**AVAILABLE RECORDS**

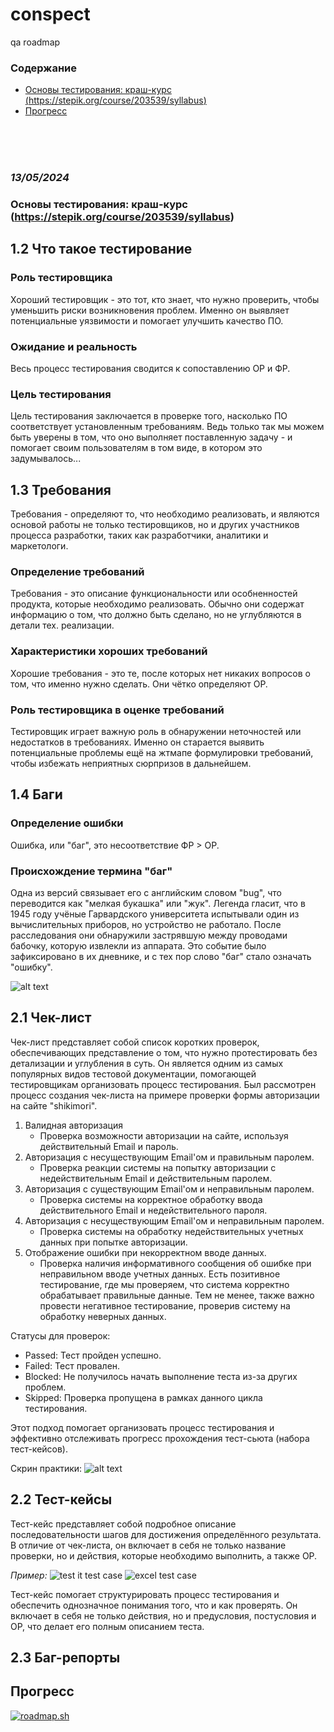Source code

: # conspect
qa roadmap

### Содержание
- [Основы тестирования: краш-курс (https://stepik.org/course/203539/syllabus)](./README.md#first)
- [Прогресс](./README.md#progress)

<br><br><br>

### ***13/05/2024***
### <a name="first">Основы тестирования: краш-курс</a> (https://stepik.org/course/203539/syllabus)
## 1.2 Что такое тестирование
### Роль тестировщика
Хороший тестировщик - это тот, кто знает, что нужно проверить, чтобы уменьшить риски возникновения проблем. Именно он выявляет потенциальные уязвимости и помогает улучшить качество ПО.
### Ожидание и реальность
Весь процесс тестирования сводится к сопоставлению ОР и ФР.
### Цель тестирования
Цель тестирования заключается в проверке того, насколько ПО соответствует установленным требованиям. Ведь только так мы можем быть уверены в том, что оно выполняет поставленную задачу - и помогает своим пользователям в том виде, в котором это задумывалось...

## 1.3 Требования
Требования - определяют то, что необходимо реализовать, и являются основой работы не только тестировщиков, но и других участников процесса разработки, таких как разработчики, аналитики и маркетологи.
### Определение требований
Требования - это описание функциональности или особненностей продукта, которые необходимо реализовать. Обычно они содержат информацию о том, что должно быть сделано, но не углубляются в детали тех. реализации.
### Характеристики хороших требований
Хорошие требования - это те, после которых нет никаких вопросов о том, что именно нужно сделать. Они чётко определяют ОР.
### Роль тестировщика в оценке требований
Тестировщик играет важную роль в обнаружении неточностей или недостатков в требованиях. Именно он старается выявить потенциальные проблемы ещё на жтмапе формулировки требований, чтобы избежать неприятных сюрпризов в дальнейшем.

## 1.4 Баги
### Определение ошибки
Ошибка, или "баг", это несоответствие ФР > ОР.
### Происхождение термина "баг"
Одна из версий связывает его с английским словом "bug", что переводится как "мелкая букашка" или "жук". Легенда гласит, что в 1945 году учёные Гарвардского университета испытывали один из вычислительных приборов, но устройство не работало. После расследования они обнаружили застрявшую между проводами бабочку, которую извлекли из аппарата. Это событие было зафиксировано в их дневнике, и с тех пор слово "баг" стало означать "ошибку".

![alt text](assets/image.png)

## 2.1 Чек-лист
Чек-лист представляет собой список коротких проверок, обеспечивающих представление о том, что нужно протестировать без детализации и углубления в суть. Он является одним из самых популярных видов тестовой документации, помогающей тестировщикам организовать процесс тестирования. Был рассмотрен процесс создания чек-листа на примере проверки формы авторизации на сайте "shikimori".
1. Валидная авторизация
    - Проверка возможности авторизации на сайте, используя действительный Email и пароль.
2. Авторизация с несуществующим Email'ом и правильным паролем.
    - Проверка реакции системы на попытку авторизации с недействительным Email и действительным паролем.
3. Авторизация с существующим Email'ом и неправильным паролем.
    - Проверка системы на корректное обработку ввода действительного Email и недействительного пароля.
4. Авторизация с несуществующим Email'ом и неправильным паролем.
    - Проверка системы на обработку недействительных учетных данных при попытке авторизации.
5. Отображение ошибки при некорректном вводе данных.
    - Проверка наличия информативного сообщения об ошибке при неправильном вводе учетных данных.
Есть позитивное тестирование, где мы проверяем, что система корректно обрабатывает правильные данные. Тем не менее, также важно провести негативное тестирование, проверив систему на обработку неверных данных.

Статусы для проверок:
- Passed: Тест пройден успешно.
- Failed: Тест провален.
- Blocked: Не получилось начать выполнение теста из-за других проблем.
- Skipped: Проверка пропущена в рамках данного цикла тестирования.

Этот подход помогает организовать процесс тестирования и эффективно отслеживать прогресс прохождения тест-сьюта (набора тест-кейсов).

Скрин практики:
![alt text](assets/practica.png)

## 2.2 Тест-кейсы
Тест-кейс представляет собой подробное описание последовательности шагов для достижения определённого результата. В отличие от чек-листа, он включает в себя не только название проверки, но и действия, которые необходимо выполнить, а также ОР.

_Пример:_ 
![test it test case](assets/testcase1.png)
![excel test case](assets/testcase2.png)

Тест-кейс помогает структурировать процесс тестирования и обеспечить однозначное понимания того, что и как проверять. Он включает в себя не только действия, но и предусловия, постусловия и ОР, что делает его полным описанием теста.

## 2.3 Баг-репорты




## <a name="progress">Прогресс</a>
[![roadmap.sh](https://roadmap.sh/card/wide/66427554893a539abf93bb3d?variant=dark&roadmaps=qa)](https://roadmap.sh)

**PROMPT**
Retype the records exactly, but skip the pictures.

**SOLVED EXERCISE**
Source code

: # conspect
qa roadmap

### Содержание
- [Основы тестирования: краш-курс (https://stepik.org/course/203539/syllabus)](./README.md#first)
- [Прогресс](./README.md#progress)

<br><br><br>

### ***13/05/2024***
### <a name="first">Основы тестирования: краш-курс</a> (https://stepik.org/course/203539/syllabus)
## 1.2 Что такое тестирование
### Роль тестировщика
Хороший тестировщик - это тот, кто знает, что нужно проверить, чтобы уменьшить риски возникновения проблем. Именно он выявляет потенциальные уязвимости и помогает улучшить качество ПО.
### Ожидание и реальность
Весь процесс тестирования сводится к сопоставлению ОР и ФР.
### Цель тестирования
Цель тестирования заключается в проверке того, насколько ПО соответствует установленным требованиям. Ведь только так мы можем быть уверены в том, что оно выполняет поставленную задачу - и помогает своим пользователям в том виде, в котором это задумывалось...

## 1.3 Требования
Требования - определяют то, что необходимо реализовать, и являются основой работы не только тестировщиков, но и других участников процесса разработки, таких как разработчики, аналитики и маркетологи.
### Определение требований
Требования - это описание функциональности или особненностей продукта, которые необходимо реализовать. Обычно они содержат информацию о том, что должно быть сделано, но не углубляются в детали тех. реализации.
### Характеристики хороших требований
Хорошие требования - это те, после которых нет никаких вопросов о том, что именно нужно сделать. Они чётко определяют ОР.
### Роль тестировщика в оценке требований
Тестировщик играет важную роль в обнаружении неточностей или недостатков в требованиях. Именно он старается выявить потенциальные проблемы ещё на жтмапе формулировки требований, чтобы избежать неприятных сюрпризов в дальнейшем.

## 1.4 Баги
### Определение ошибки
Ошибка, или "баг", это несоответствие ФР > ОР.
### Происхождение термина "баг"
Одна из версий связывает его с английским словом "bug", что переводится как "мелкая букашка" или "жук". Легенда гласит, что в 1945 году учёные Гарвардского университета испытывали один из вычислительных приборов, но устройство не работало. После расследования они обнаружили застрявшую между проводами бабочку, которую извлекли из аппарата. Это событие было зафиксировано в их дневнике, и с тех пор слово "баг" стало означать "ошибку".

![alt text](assets/image.png)

## 2.1 Чек-лист
Чек-лист представляет собой список коротких проверок, обеспечивающих представление о том, что нужно протестировать без детализации и углубления в суть. Он является одним из самых популярных видов тестовой документации, помогающей тестировщикам организовать процесс тестирования. Был рассмотрен процесс создания чек-листа на примере проверки формы авторизации на сайте "shikimori".
1. Валидная авторизация
    - Проверка возможности авторизации на сайте, используя действительный Email и пароль.
2. Авторизация с несуществующим Email'ом и правильным паролем.
    - Проверка реакции системы на попытку авторизации с недействительным Email и действительным паролем.
3. Авторизация с существующим Email'ом и неправильным паролем.
    - Проверка системы на корректное обработку ввода действительного Email и недействительного пароля.
4. Авторизация с несуществующим Email'ом и неправильным паролем.
    - Проверка системы на обработку недействительных учетных данных при попытке авторизации.
5. Отображение ошибки при некорректном вводе данных.
    - Проверка наличия информативного сообщения об ошибке при неправильном вводе учетных данных.
Есть позитивное тестирование, где мы проверяем, что система корректно обрабатывает правильные данные. Тем не менее, также важно провести негативное тестирование, проверив систему на обработку неверных данных.

Статусы для проверок:
- Passed: Тест пройден успешно.
- Failed: Тест провален.
- Blocked: Не получилось начать выполнение теста из-за других проблем.
- Skipped: Проверка пропущена в рамках данного цикла тестирования.

Этот подход помогает организовать процесс тестирования и эффективно отслеживать прогресс прохождения тест-сьюта (набора тест-кейсов).

Скрин практики:
![alt text](assets/practica.png)

## 2.2 Тест-кейсы
Тест-кейс представляет собой подробное описание последовательности шагов для достижения определённого результата. В отличие от чек-листа, он включает в себя не только название проверки, но и действия, которые необходимо выполнить, а также ОР.

_Пример:_ 
![test it test case](assets/testcase1.png)
![excel test case](assets/testcase2.png)

Тест-кейс помогает структурировать процесс тестирования и обеспечить однозначное понимания того, что и как проверять. Он включает в себя не только действия, но и предусловия, постусловия и ОР, что делает его полным описанием теста.

## 2.3 Баг-репорты




## <a name="progress">Прогресс</a>
[![roadmap.sh](https://roadmap.sh/card/wide/66427554893a539abf93bb3d?variant=dark&roadmaps=qa)](https://roadmap.sh)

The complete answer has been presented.